At 03:00 ET (07:00 GMT), the Dollar Index, which tracks the greenback against a basket of six other currencies, traded 0.1% higher to 104.897, having earlier reached just short of 105, its highest level since mid-March.
Data released Wednesday showed that U.S. service sector activity grew more than expected in August, with a gauge of prices in the sector also rising further.
The readings fueled concerns that inflation will remain sticky in the near-term, eliciting a continued hawkish outlook from the Federal Reserve.
Unemployment data later in the session is expected to show that the U.S. labor market remains healthy, with initial jobless claims expected to rise slightly to 235,000 from 228,000 the prior week.

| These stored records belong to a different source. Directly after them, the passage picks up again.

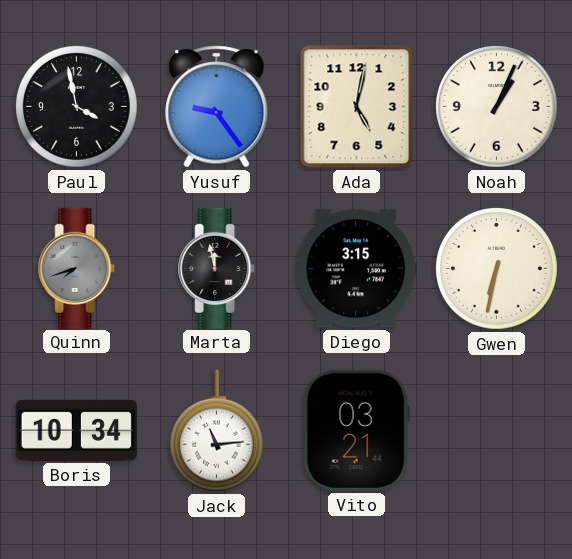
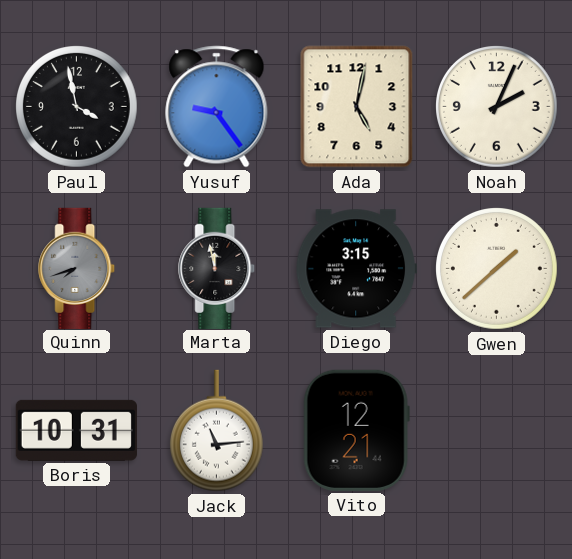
Noah: 1:04 -> 2:04
Gwen: 6:32 -> 1:38
Boris: 10:34 -> 10:31
Vito: 03:21 -> 12:21
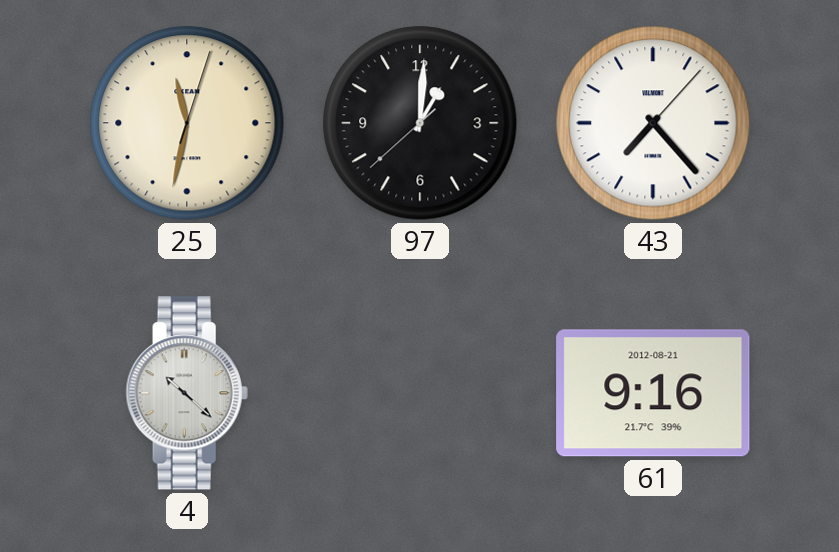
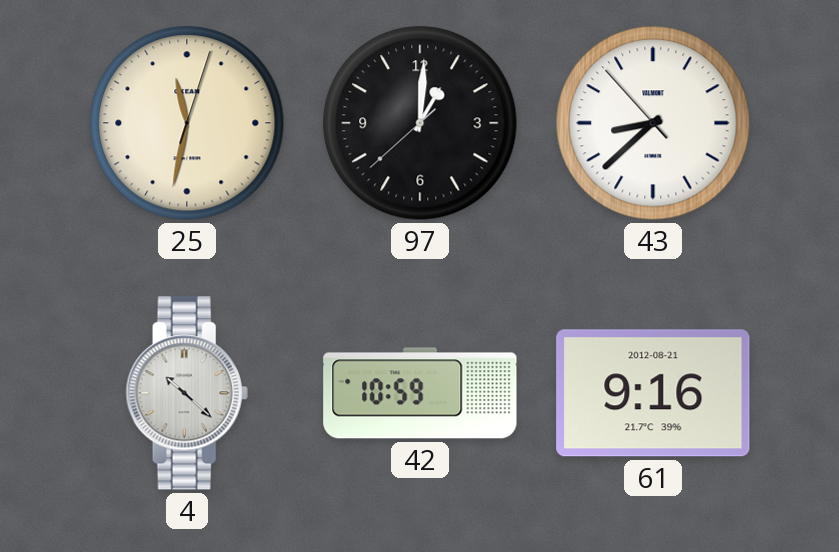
43: 7:23 -> 8:37
42: none -> 10:59
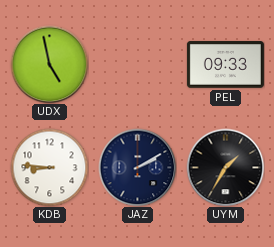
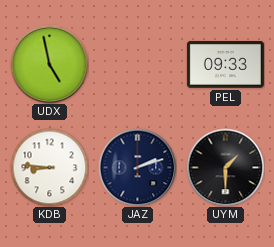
JAZ: 2:10 -> 2:12
UYM: 1:35 -> 1:30
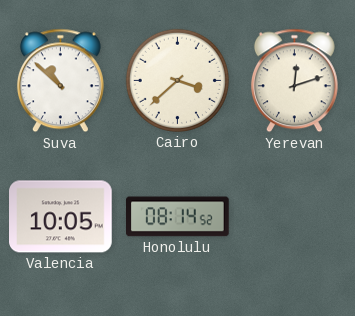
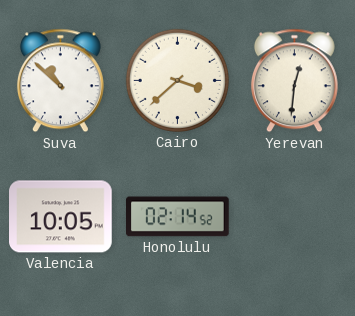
Yerevan: 12:12 -> 12:31
Honolulu: 08:14 -> 02:14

Also of interest Thursday will be the plethora of Fed officials due to speak later at a fintech conference hosted by the Philly Fed, before they enter the blackout period ahead of their meeting later this month.
Elsewhere, the economic news looks a lot less impressive.
EUR/USD fell 0.1% to 1.0719, near its lowest level since June, after German industrial production fell 0.8% in July compared to the previous month, more than the expected 0.5% drop, underlining the challenges faced by manufacturing in Europe's largest economy.
European Central Bank policymakers were keen to warn investors on Wednesday that the central bank could still hike interest rates again, in what would be its 10th consecutive rise, when they meet next week.
However, with economic activity deteriorating across the region, expectations are rising that the Governing Council will choose to pause, even if it keeps the door open to further moves.
GBP/USD fell 0.1% to 1.2502, not far away from the three-month low seen in the previous session, after data from Halifax, the U.K.’s largest lender, showed that U.K. house prices fell 4.6% on an annual basis in August.
This suggests that prices are falling at the fastest rate since the aftermath of the financial crisis, and things are likely to get worse with Halifax expecting further downward prices on property prices.
USD/CNY rose 0.1% to 7.3254, with the yuan falling to its weakest level since November 2022, after weak economic data from China also dented sentiment towards Asian markets, with both imports and exports in the country continuing to decline through August, albeit at a slower-than-expected rate.
USD/JPY fell 0.1% to 147.50, with the yen near a 10-month low, weighed by two Bank of Japan officials reiterating that the bank is likely to maintain its ultra-dovish policy in the near-term.